As the quality of lumber has declined over time I find I have to spend more time cleaning up rough sawn boards to find out what surprises lie inside for me, and I don't mean good ones. Once I get the surface planed a bit I can have a good idea of what is usable and what I need to work around in a given board. Or perhaps to set it aside for use on shorter parts if it has too many problems. This is causing a lot of extra time on the jointer and planer and the jointer is me pushing the board through by hand. Taking a heavy cut and this being very hard white oak, it takes a lot of force and is starting to hurt this ever-aging body. I had a power feeder on one of the shapers, and decided I was going to set up a mount on the jointer for it so I can at least make my life a bit easier when feeding the jointer. Since I still have a ton of stock to run through for window trim and baseboards, this should help speed things up and make it less painful.

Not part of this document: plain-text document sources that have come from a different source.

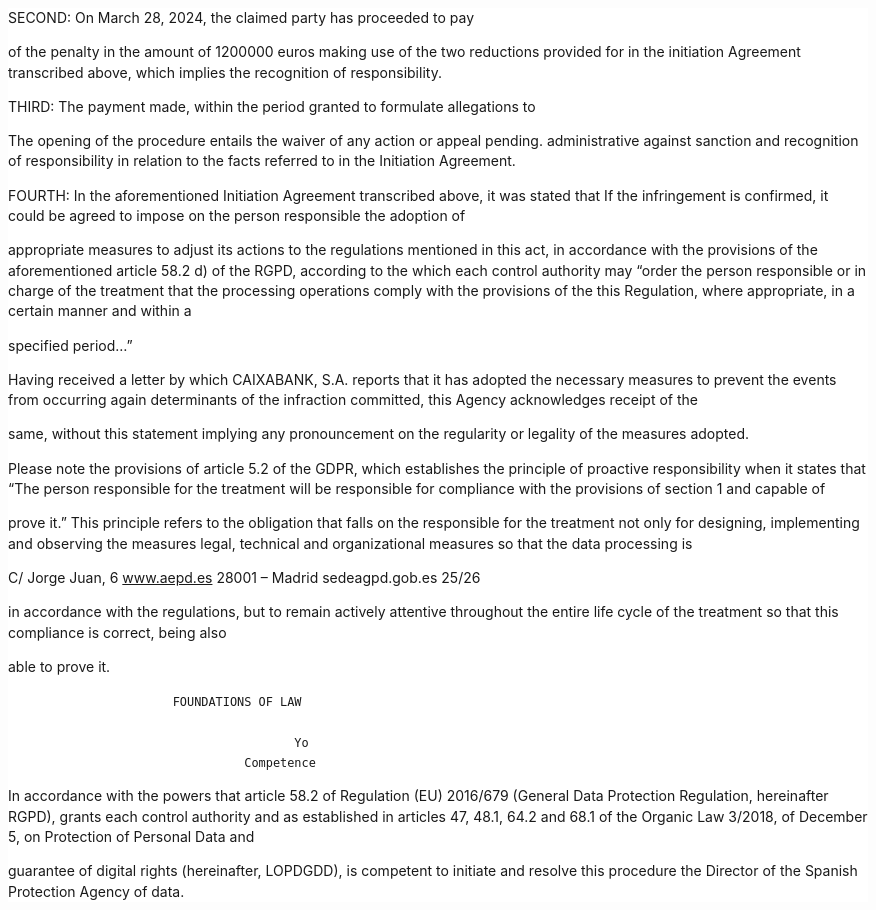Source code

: SECOND: On March 28, 2024, the claimed party has proceeded to pay

of the penalty in the amount of 1200000 euros making use of the two reductions
provided for in the initiation Agreement transcribed above, which implies the
recognition of responsibility.

THIRD: The payment made, within the period granted to formulate allegations to

The opening of the procedure entails the waiver of any action or appeal pending.
administrative against sanction and recognition of responsibility in relation to
the facts referred to in the Initiation Agreement.

FOURTH: In the aforementioned Initiation Agreement transcribed above, it was stated that
If the infringement is confirmed, it could be agreed to impose on the person responsible the adoption of

appropriate measures to adjust its actions to the regulations mentioned in this
act, in accordance with the provisions of the aforementioned article 58.2 d) of the RGPD, according to the
which each control authority may “order the person responsible or in charge of the
treatment that the processing operations comply with the provisions of the
this Regulation, where appropriate, in a certain manner and within a

specified period…”

Having received a letter by which CAIXABANK, S.A. reports that it has
adopted the necessary measures to prevent the events from occurring again
determinants of the infraction committed, this Agency acknowledges receipt of the

same, without this statement implying any pronouncement on the regularity
or legality of the measures adopted.

Please note the provisions of article 5.2 of the GDPR, which establishes the principle
of proactive responsibility when it states that “The person responsible for the treatment will be
responsible for compliance with the provisions of section 1 and capable of

prove it.” This principle refers to the obligation that falls on the
responsible for the treatment not only for designing, implementing and observing the measures
legal, technical and organizational measures so that the data processing is

C/ Jorge Juan, 6 www.aepd.es
28001 – Madrid sedeagpd.gob.es 25/26

in accordance with the regulations, but to remain actively attentive throughout the entire
life cycle of the treatment so that this compliance is correct, being also

able to prove it.

                           FOUNDATIONS OF LAW

                                            Yo
                                     Competence

In accordance with the powers that article 58.2 of Regulation (EU) 2016/679
(General Data Protection Regulation, hereinafter RGPD), grants each
control authority and as established in articles 47, 48.1, 64.2 and 68.1 of the
Organic Law 3/2018, of December 5, on Protection of Personal Data and

guarantee of digital rights (hereinafter, LOPDGDD), is competent to
initiate and resolve this procedure the Director of the Spanish Protection Agency
of data.
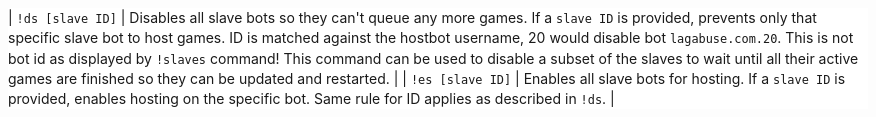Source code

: | `!ds [slave ID]` | Disables all slave bots so they can't queue any more games. If a `slave ID` is provided, prevents only that specific slave bot to host games. ID is matched against the hostbot username, 20 would disable bot `lagabuse.com.20`. This is not bot id as displayed by `!slaves` command! This command can be used to disable a subset of the slaves to wait until all their active games are finished so they can be updated and restarted. |
| `!es [slave ID]` | Enables all slave bots for hosting. If a `slave ID` is provided, enables hosting on the specific bot. Same rule for ID applies as described in `!ds`. |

So I took a couple weeks to figure out how to mount it, where to position it and sort out steel for the mount. I used some leftovers from the Sweeper project and had to get a couple more pieces to do what I wanted to. Some head scratching, cutting, fitting, more head scratching and fitting and I finally got something that looks like it will do the job. There is a lot of reaction force on the feeder when doing this so the mount had to be very sturdy. I made a tweak to one of the existing post clamps to help it grab better by opening up the slot in the cross direction to allow it to pull tighter on the main vertical shaft, and that seems to help a lot as it was a weak point before.
The mount is pretty simple - a min tube with a plate on top to mount the feeder to, and an upper and lower mounting bracket, with some gussets to improve rigidity, plus steel backing plates inside the jointer stand to help spread the load out better on the thinner stand steel. Getting the mounts in the right place to allow the backing plates to fit around the obstructions in inside the stand was the biggest pain of making this, but once that was sorted out it was mostly just some welding.
So here it is installed on the jointer after a bunch of work to get everything to fit properly.
I also went and got new urethane wheels for the feeder that should grab a lot better than the old oxidized rubber ones, so that should help too. Seems like a big improvement already so should help a ton getting the rest of the trim done, and beyond. The lowest speed (which I had it on) seems a bit slow relative to how fast I was pushing by hand, so I may swap out the drive gears and try it at the next faster speed. Even at the slow speed, it is much smoother and a ton easier than it was by hand, so i could deal with it being a little slow for that gain.